REPUBLIKA.CO.ID, SEMARANG -- Untuk kesekian kali, minuman keras (miras) oplosan mengakibatkan nyawa melayang sia-sia. Meski tak sedikit korban telah berjatuhan, para penikmatnya pun tak sedikitpun jera.
Aparat Kepolisian pun mengakui sulit membendung peredaran miras produk industri rumahan ini. Kalaupun upaya pencegahan dilakukan, hasilnya pun tak lagi bisa maksimal.
Kabid Humas Polda Jawa Tengah, Kombes Pol Aloisius Liliek Darmanto mengatakan, tak ada jurus jitu untuk menghentikan jenis miras yang satu ini.
Masyarakat (red; pengonsumsi) lah yang bisa mencegahnya. Karena mereka sendiri sebenarnya juga tahu kalau miras ini tak memiliki kelayakan untuk dikonsumsi.

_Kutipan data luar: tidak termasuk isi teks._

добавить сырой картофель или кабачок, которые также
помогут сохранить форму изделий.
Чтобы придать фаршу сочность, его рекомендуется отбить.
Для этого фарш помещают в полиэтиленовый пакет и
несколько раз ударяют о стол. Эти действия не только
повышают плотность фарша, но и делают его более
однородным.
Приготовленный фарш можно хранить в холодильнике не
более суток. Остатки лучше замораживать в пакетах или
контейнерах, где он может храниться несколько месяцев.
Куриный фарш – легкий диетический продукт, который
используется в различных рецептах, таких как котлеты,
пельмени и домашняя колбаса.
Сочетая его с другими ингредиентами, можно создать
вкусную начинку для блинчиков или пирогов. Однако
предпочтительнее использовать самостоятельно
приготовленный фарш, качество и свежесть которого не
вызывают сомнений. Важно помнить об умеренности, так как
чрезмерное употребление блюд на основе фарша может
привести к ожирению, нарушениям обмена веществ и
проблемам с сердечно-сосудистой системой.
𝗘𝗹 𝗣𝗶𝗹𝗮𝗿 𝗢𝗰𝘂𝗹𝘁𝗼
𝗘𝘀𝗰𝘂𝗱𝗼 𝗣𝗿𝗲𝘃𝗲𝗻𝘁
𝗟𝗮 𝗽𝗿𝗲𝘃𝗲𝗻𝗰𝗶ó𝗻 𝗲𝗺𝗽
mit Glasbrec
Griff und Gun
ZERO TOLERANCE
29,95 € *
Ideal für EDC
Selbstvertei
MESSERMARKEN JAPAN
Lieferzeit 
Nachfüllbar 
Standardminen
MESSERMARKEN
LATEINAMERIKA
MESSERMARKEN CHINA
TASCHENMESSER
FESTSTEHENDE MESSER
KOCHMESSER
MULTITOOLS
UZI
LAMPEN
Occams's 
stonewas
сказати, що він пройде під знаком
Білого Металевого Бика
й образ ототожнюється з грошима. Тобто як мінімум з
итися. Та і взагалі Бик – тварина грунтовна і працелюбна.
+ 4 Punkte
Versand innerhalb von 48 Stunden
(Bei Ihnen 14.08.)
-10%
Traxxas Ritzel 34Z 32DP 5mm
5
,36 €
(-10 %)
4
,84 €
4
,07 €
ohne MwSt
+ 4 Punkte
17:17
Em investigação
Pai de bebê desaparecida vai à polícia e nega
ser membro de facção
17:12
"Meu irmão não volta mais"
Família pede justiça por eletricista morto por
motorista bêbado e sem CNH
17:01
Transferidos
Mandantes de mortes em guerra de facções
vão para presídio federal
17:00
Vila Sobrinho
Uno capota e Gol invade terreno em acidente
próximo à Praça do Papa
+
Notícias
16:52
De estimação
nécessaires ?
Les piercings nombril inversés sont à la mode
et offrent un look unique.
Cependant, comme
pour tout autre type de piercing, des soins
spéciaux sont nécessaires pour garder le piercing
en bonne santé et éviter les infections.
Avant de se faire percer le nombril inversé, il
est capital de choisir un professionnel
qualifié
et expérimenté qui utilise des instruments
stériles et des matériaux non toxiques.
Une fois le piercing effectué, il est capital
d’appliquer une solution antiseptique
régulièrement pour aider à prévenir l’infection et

“Namun, meski mereka tahu oplosan sudah merenggut banyak nyawa, kok masih saja digemari. Sudah begitu, dicampur-campur lagi,” tegas Kabid Humas, di Semarang, Kamis (9/10).
Ia juga menjelaskan, miras jenis bir atau miras yang telah mengantongi izin Departemen Kesehatan RI saja, tidak direkomendasikan untuk dicampur dengan unsur lain, apalagi obat nyamuk.
Yang terjadi sekarang ini, masyarakat mudah mencampur miras dengan bahan-bahan lainnya. Celakanya meski campuran itu mengandung racun, para penikmat ini tetap sengaja mengonsumsi.
Menurut Liliek, upaya pencegahan sudah dilakukan aparat kepolisian, baik melalui penyuluhan maupun tindakan di lapangan berupa razia. Namun penyedia miras ini tetap tak jera, begitu pula penikmatnya.
Sekali lagi, tandasnya, polisi bekerja atas dasar hukum dan undang-undang. Apa yang diatur oleh hukum, itulah yang dilakukan aparat kepolisian.
Di lingkungan masyarakat, juga tak kurang-kurang diimbau untuk menjauhi miras. Karena agama manapun tetap melarang dan tidak membenarkan mengonsumsi miras.
Mulai dari ulama, pendeta dan pemuka agama manapun sudah seringkali mengimbau agar tidak mengonsumsi miras.
“Jadi, mengapa miras oplosan masih saja merenggut korban jiwa, sebenarnya tergantung masyarakat sendiri,” tegas Liliek.